Instructions for the task: Name every research partner institution that the podcast page below lists by name.

Extracted text:
=-=-=-=-=

Jul 1, 2021
This podcast is about big ideas on how technology is making life better for people with vision loss.
Today’s big idea is the power of virtual reality - how people are using VR to remap sight and help people with vision loss in their daily lives Dr. Roberts visits with Grace Andruszkiewicz and Dr. Frank Werblin about how emerging technologies help people with low vision access the areas of vision they still have, by using a virtual reality system. They also talk about how sight works biologically, and how one such device, IrisVision, works to connect people socially.
The Big Takeaways:
“What’s really meaningful too is helping people go back to places that are really emotionally meaningful from their past. When they feel like they’re back in that place or doing that thing, they come alive again.” - Grace Andruszkiewicz describing senior’s experience with virtual reality
“Because the screen is a half an inch from your eyes, it’s not uncommon for people to see something clearly for the first time in a VR headset.” - Grace Andruszkiewicz
“It occurred to me that what was needed was a low-cost, non-invasive device that could recode the visual message in a way that would resonate with those islands of sight that people still have remaining.” - Dr. Frank Werblin on the development of IrisVision
“Assisting patients with visual loss has a much broader function - it reconnects people with each other. IrisVision assists people in seeing the visual world, but what it’s really doing is reconnecting them socially.” - Dr. Frank Werblin
Contact us at firstname.lastname@example.org with your innovative new technology ideas for people with vision loss.
Dr. Frank Werblin, Co-Founder, Chief Scientist, IrisVision
IrisVision was founded by Dr. Frank Werblin, an MIT graduate, Guggenheim Fellow, and professor at UC Berkeley. Dr. Werblin is renowned for his scientiﬁc contributions to our understanding of retinal functioning. He has dedicated his life to innovating, developing and delivering an affordable non-invasive solution for millions of people with low vision. With the help of our research partners at Stanford, Johns Hopkins, UC Berkeley, UPMC, The Chicago Lighthouse for the Blind, and other institutions contributing to low vision science, IrisVision is the realization of that lifetime of work. He is dedicated to pushing the boundaries of low vision solutions by continuing to expand the relationship with top vision scientists and technology powerhouses like Samsung.

=-=-=-=-=

Data for review:
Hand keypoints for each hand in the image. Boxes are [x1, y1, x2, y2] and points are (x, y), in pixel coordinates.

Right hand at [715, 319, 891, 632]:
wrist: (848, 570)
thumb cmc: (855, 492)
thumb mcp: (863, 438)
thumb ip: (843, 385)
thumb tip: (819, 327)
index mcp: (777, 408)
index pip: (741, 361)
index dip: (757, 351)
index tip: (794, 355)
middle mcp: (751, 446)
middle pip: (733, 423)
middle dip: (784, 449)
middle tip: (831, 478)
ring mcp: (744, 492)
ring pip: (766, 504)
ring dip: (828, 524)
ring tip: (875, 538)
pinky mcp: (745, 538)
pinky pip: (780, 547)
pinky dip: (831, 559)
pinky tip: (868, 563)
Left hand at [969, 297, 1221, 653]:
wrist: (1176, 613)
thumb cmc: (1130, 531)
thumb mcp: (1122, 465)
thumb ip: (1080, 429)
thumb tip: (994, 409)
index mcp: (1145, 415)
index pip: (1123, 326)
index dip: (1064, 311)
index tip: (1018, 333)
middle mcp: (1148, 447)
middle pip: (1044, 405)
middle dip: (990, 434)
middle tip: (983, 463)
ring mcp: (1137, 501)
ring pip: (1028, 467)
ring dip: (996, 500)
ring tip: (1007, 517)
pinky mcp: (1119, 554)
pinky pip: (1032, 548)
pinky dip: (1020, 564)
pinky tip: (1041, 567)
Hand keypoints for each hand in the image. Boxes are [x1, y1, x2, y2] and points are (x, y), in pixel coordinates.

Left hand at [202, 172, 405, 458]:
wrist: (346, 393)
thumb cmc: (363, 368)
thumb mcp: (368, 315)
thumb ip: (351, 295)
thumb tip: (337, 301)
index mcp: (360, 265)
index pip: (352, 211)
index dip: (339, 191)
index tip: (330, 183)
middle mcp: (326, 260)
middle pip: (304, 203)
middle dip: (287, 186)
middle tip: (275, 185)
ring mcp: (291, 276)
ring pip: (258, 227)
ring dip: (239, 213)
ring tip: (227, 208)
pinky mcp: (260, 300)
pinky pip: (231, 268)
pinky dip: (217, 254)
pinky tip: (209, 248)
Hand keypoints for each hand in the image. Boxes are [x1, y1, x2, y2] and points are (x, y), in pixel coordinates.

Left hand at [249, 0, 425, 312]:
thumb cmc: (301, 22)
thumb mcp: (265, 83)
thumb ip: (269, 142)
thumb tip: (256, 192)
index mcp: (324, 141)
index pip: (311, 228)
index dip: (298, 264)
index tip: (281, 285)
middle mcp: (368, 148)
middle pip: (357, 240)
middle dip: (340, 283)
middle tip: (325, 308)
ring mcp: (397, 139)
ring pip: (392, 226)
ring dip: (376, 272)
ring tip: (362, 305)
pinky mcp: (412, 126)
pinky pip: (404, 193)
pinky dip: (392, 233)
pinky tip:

=-=-=-=-=

Task answer: Stanford, Johns Hopkins, UC Berkeley, UPMC, and The Chicago Lighthouse for the Blind.